There are several ways to receive rewards in DeFi (decentralised finance), including staking, yield farming, and liquidity mining. Staking allows you to passively receive rewards simply by holding or locking a certain amount of eligible cryptocurrencies on DeFi platforms. 

In staking, participants add their tokens to a pool, and an algorithm picks which node will validate the block and receive rewards. Although the selection is random, users with more tokens staked have a higher chance of being chosen. 

Staking has become extremely popular in recent times.

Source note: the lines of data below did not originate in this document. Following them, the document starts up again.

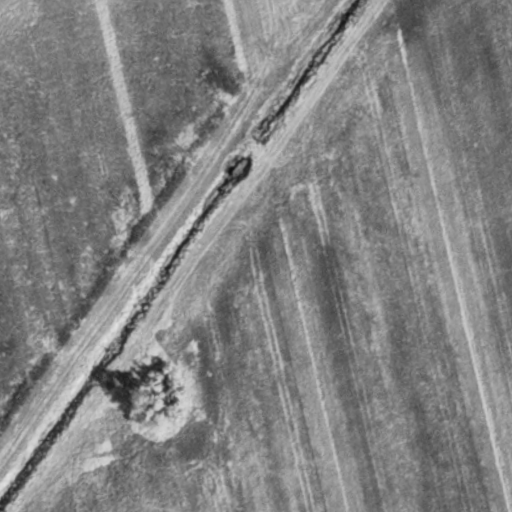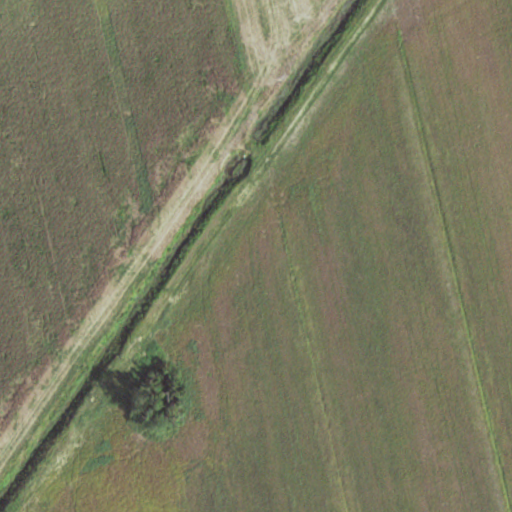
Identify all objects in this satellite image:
crop: (340, 306)
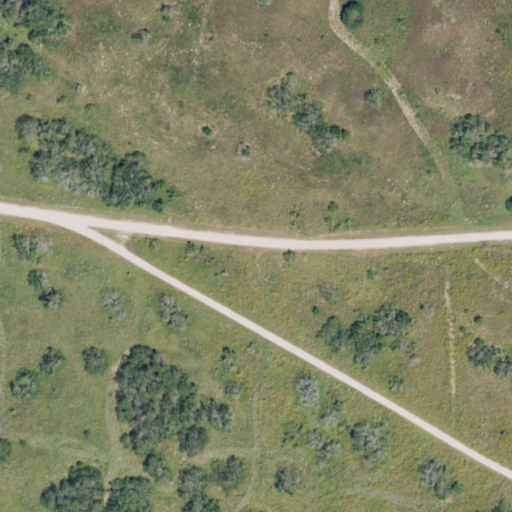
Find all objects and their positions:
road: (255, 241)
road: (280, 344)
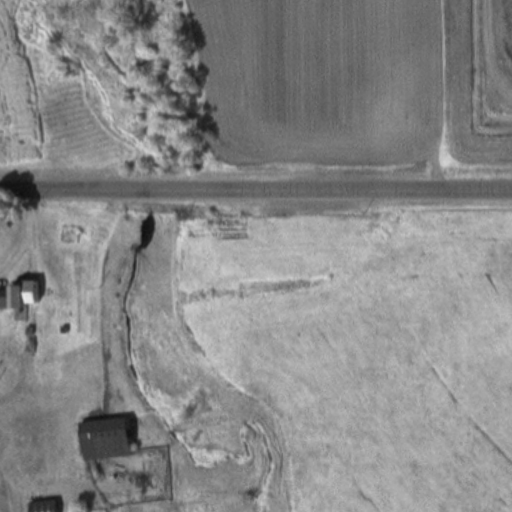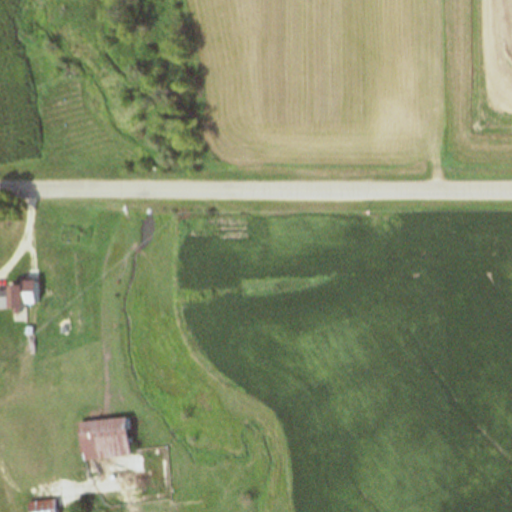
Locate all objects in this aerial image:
road: (256, 195)
building: (17, 294)
building: (103, 439)
building: (42, 505)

Solana, for example, has almost $50 billion of staked coins that earn an average APY (Annual Percentage Yield) of 7.02%, at the time of writing. 

 

How does staking work? 

Staking is inherently related to PoS (Proof of Stake) blockchain networks where users lock up a specific amount of the platform’s native tokens or coins and become validators. Validators play a crucial role in securing PoS blockchain networks and verifying transactions and blocks. 

Validators stake their assets to secure the network and are rewarded for diligently validating transactions and blocks. If they fail, they risk losing some or all of their staked assets. 

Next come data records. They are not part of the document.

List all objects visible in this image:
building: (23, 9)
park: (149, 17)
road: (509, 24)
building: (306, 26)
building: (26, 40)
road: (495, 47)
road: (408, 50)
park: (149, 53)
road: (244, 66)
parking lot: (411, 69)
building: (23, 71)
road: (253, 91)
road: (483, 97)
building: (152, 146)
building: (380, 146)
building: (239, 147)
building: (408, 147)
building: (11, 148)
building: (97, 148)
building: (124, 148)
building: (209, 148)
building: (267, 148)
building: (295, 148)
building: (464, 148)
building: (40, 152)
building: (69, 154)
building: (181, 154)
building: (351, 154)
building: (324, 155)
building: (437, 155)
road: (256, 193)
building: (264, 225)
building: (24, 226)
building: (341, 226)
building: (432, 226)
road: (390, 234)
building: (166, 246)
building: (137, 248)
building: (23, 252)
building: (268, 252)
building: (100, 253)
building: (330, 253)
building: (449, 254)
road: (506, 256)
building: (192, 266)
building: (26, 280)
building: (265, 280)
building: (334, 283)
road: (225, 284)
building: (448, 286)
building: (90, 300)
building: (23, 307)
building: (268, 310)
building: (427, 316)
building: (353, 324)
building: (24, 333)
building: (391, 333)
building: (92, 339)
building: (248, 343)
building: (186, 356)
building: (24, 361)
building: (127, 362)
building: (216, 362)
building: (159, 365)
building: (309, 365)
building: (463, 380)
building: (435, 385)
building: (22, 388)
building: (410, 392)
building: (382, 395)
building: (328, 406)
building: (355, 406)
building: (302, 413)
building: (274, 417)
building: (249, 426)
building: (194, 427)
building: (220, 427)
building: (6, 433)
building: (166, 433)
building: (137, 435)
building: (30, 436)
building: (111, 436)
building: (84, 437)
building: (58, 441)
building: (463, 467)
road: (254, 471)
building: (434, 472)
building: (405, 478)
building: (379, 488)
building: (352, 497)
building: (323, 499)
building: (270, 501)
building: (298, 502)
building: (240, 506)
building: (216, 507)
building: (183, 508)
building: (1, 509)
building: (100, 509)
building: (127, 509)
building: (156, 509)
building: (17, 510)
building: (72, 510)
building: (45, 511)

Staking pools let people combine their crypto assets to raise staking capital. Participants can deposit any amount of tokens into the pool and start earning passive rewards based on their contribution. 

Why is staking used in the crypto world? 

Staking is an essential component of PoS blockchain platforms to provide security to the network, and it’s helpful for reasons that benefit both the staking platform and the participant/ staker. 

Staking is essential in PoS governance for validating or “mining” transactions and blocks. While details vary across different chains, the core system of validators is common in most PoS processes. 

Users receive rewards for locking their crypto assets and performing staking tasks. Staking involves securing assets into smart contracts and becoming a block validator for specific DeFi protocols. 

Staking: Pros and Cons 

Pros: 

Passive rewards — DeFi staking allows community members to receive additional tokens on top of their tokens that are lent to the network. Passive rewards with DeFi staking are quite attractive and higher than reward mechanisms offered by traditional financial institutions. 

Low entry barriers — PoS staking generally has a lower entry barrier than other blockchain consensus mechanisms. For example, participants can stake their existing cryptocurrency holdings without investing in expensive mining equipment, making it more accessible to a broader range of individuals. 

Security — Since DeFi is based on Smart Contracts, DeFi staking is considered quite secure. All transactions on the blockchain need to be verified by miners, which reduces the possibility of fraud or corrupt actions on the network significantly. 

Cons: 

Price volatility — Cryptocurrencies are known for their extreme price volatility. It’s common for coin prices to fluctuate in broad ranges daily due to industry or market news. This volatility can sometimes negate the rewards received from DeFi staking. Ideally, your coins will increase in value while you’re accumulating more, but that’s not always the case. Believing in a DeFi project for the long term is important before deciding to stake your coins.